Cuando pararon frente a la casa de Claire —pese a todo el tiempo que hacía desde su asesinato, Maya la seguía considerando la casa de su hermana— el Buick rojo pasó de largo sin más. Así que quizá a fin de cuentas no fuera una persecución. Quizá no fuera más que la familia de otra jugadora que vivía en el barrio. Podía ser.

Maya recordó la primera vez que Claire les había enseñado aquella casa a ella y a Eileen. Tenía un aspecto parecido al de ahora: con la hierba demasiado larga, la pintura desconchada, grietas en el suelo y flores mustias en el jardín.

—¿Qué os parece? —les había preguntado Claire entonces.

—Es un estercolero.

Claire había respondido con una sonrisa:

—Exacto. Muchas gracias. Pero ya veréis.

Maya no tenía creatividad para ese tipo de cosas.
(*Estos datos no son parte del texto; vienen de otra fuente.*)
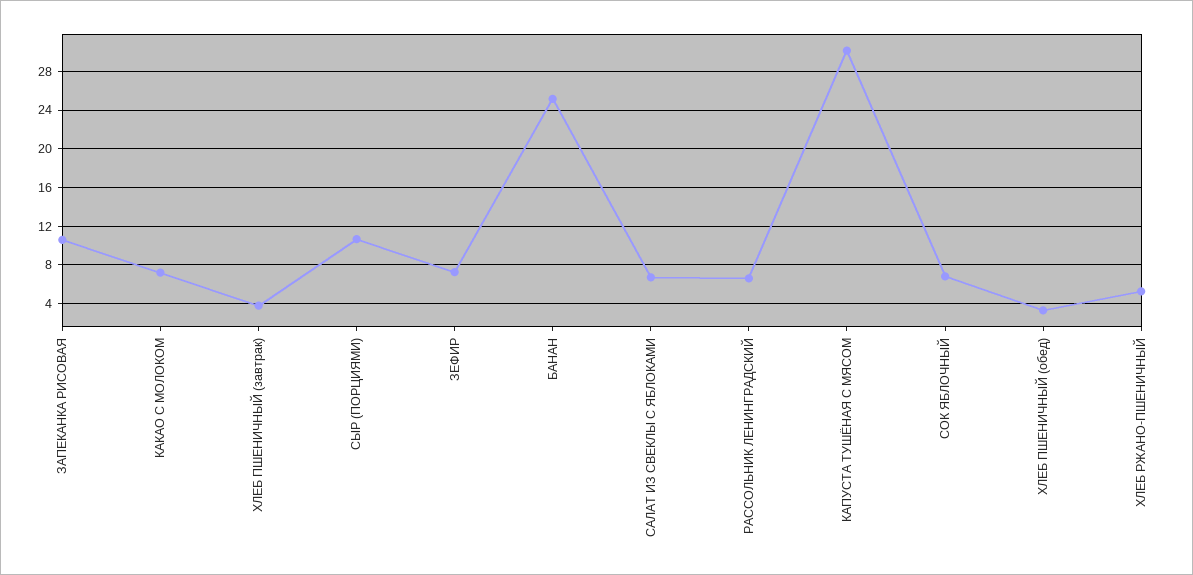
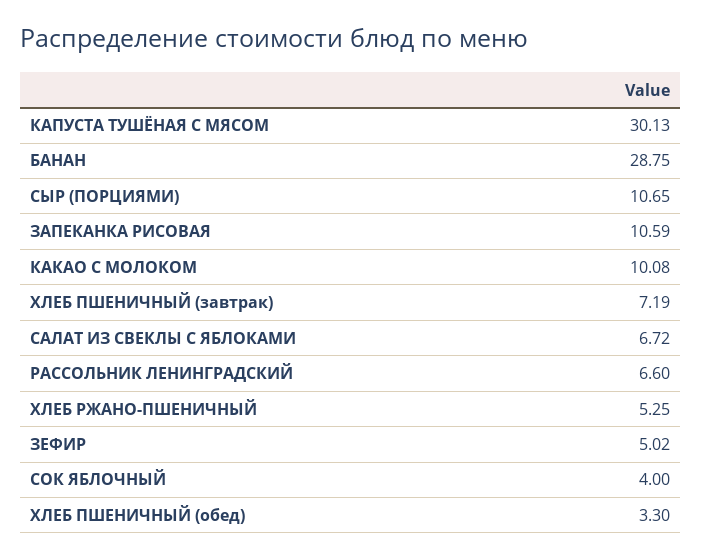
КАКАО С МОЛОКОМ: 7 -> 10.08
ХЛЕБ ПШЕНИЧНЫЙ (завтрак): 4 -> 7.19
ЗЕФИР: 7 -> 5.02
БАНАН: 25 -> 28.75
СОК ЯБЛОЧНЫЙ: 7 -> 4

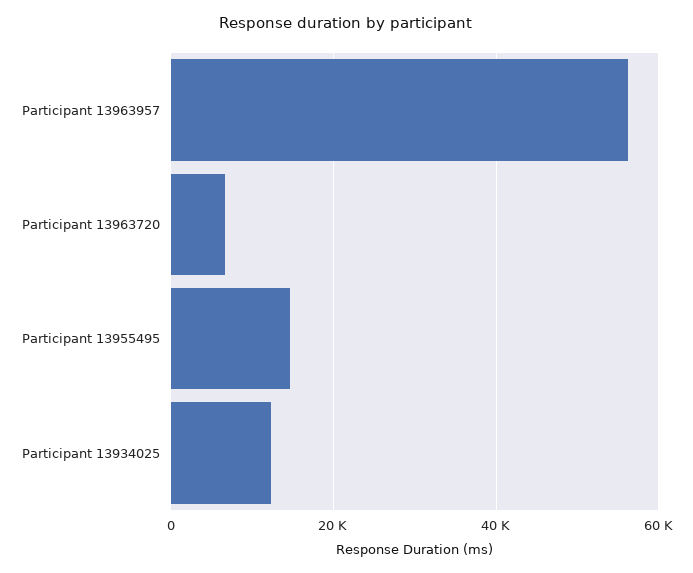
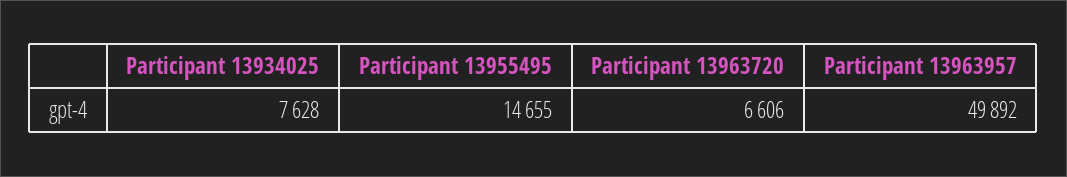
Participant 13963957: 56000 -> 49892
Participant 13934025: 12000 -> 7628

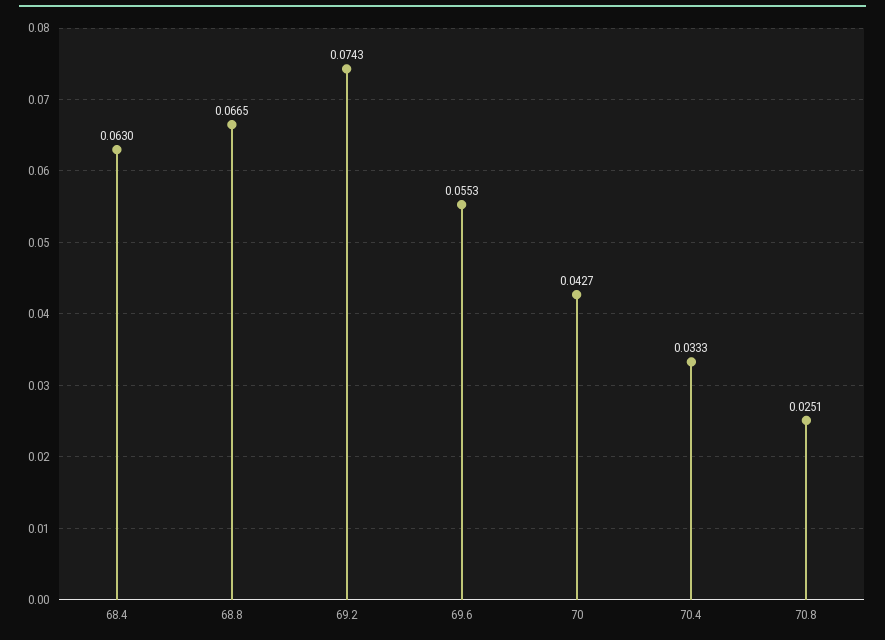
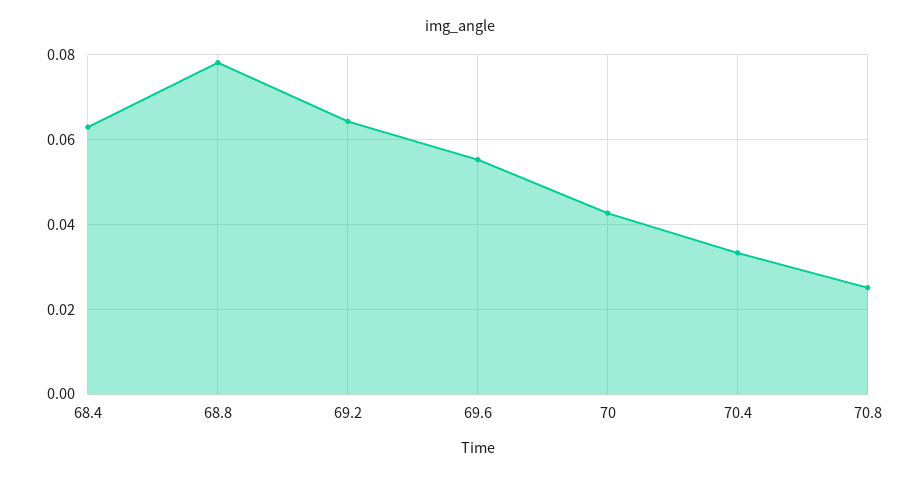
68.8: 0.0665 -> 0.078
69.2: 0.0743 -> 0.064

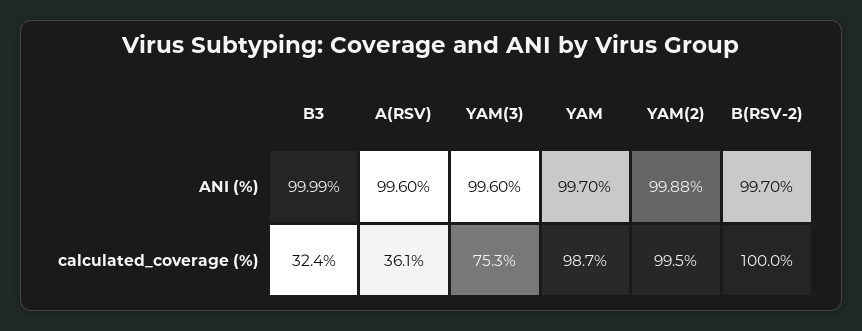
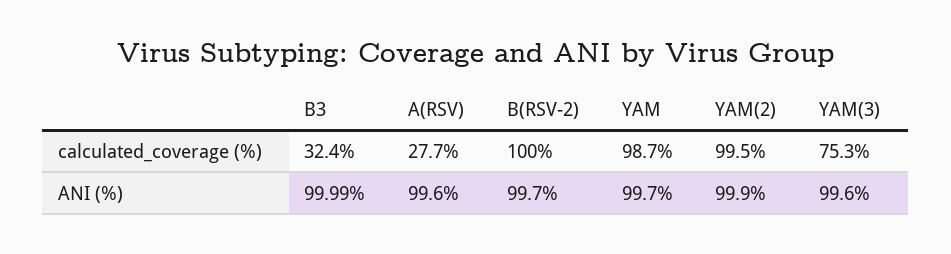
YAM(2), ANI (%): 99.88 -> 99.9
A(RSV), calculated_coverage (%): 36.1 -> 27.7

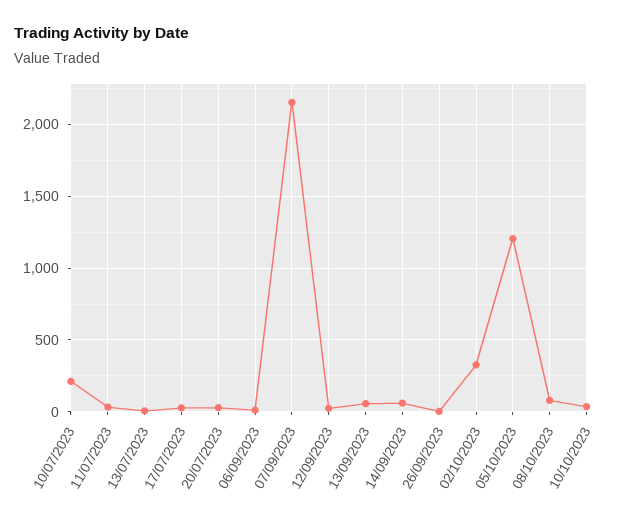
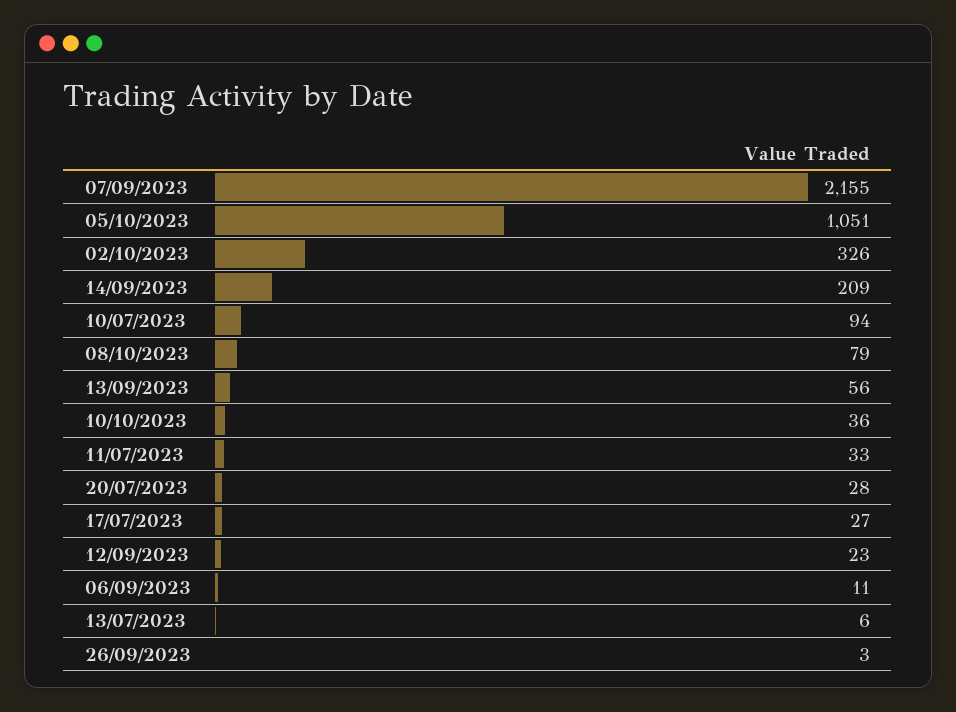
10/07/2023: 200 -> 94
14/09/2023: 50 -> 209
05/10/2023: 1200 -> 1051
No veía el potencial que tenían. Claire sí. Tenía ese talento. Al poco tiempo, las palabras que te venían a la cabeza cuando llegabas a aquella casa eran alegre y acogedora. De algún modo, todo aquello acabó pareciéndose al dibujo hecho por un niño feliz a colores, con el sol siempre brillando con fuerza y las flores más altas que la puerta de entrada.

Pero todo eso ya había desaparecido.

Eddie salió a esperarlos a la puerta. Él también era un reflejo de la casa: antes de la muerte de Claire era una cosa; ahora también él estaba gris y descuidado.

—¿Qué tal ha ido? —le preguntó a su hija.

—Hemos perdido —dijo Alexa.

—Vaya, lo siento.

Ella le dio un beso en la mejilla, y ambos hermanos entraron en casa a la carrera. Eddie parecía preocupado, pero se hizo a un lado e hizo entrar a Maya. Llevaba una camisa de franela roja y vaqueros y, una vez más, Maya notó que olía demasiado a elixir dental.

—Ya los habría recogido yo —dijo él, a la defensiva.

—No —replicó Maya—. No lo habrías hecho.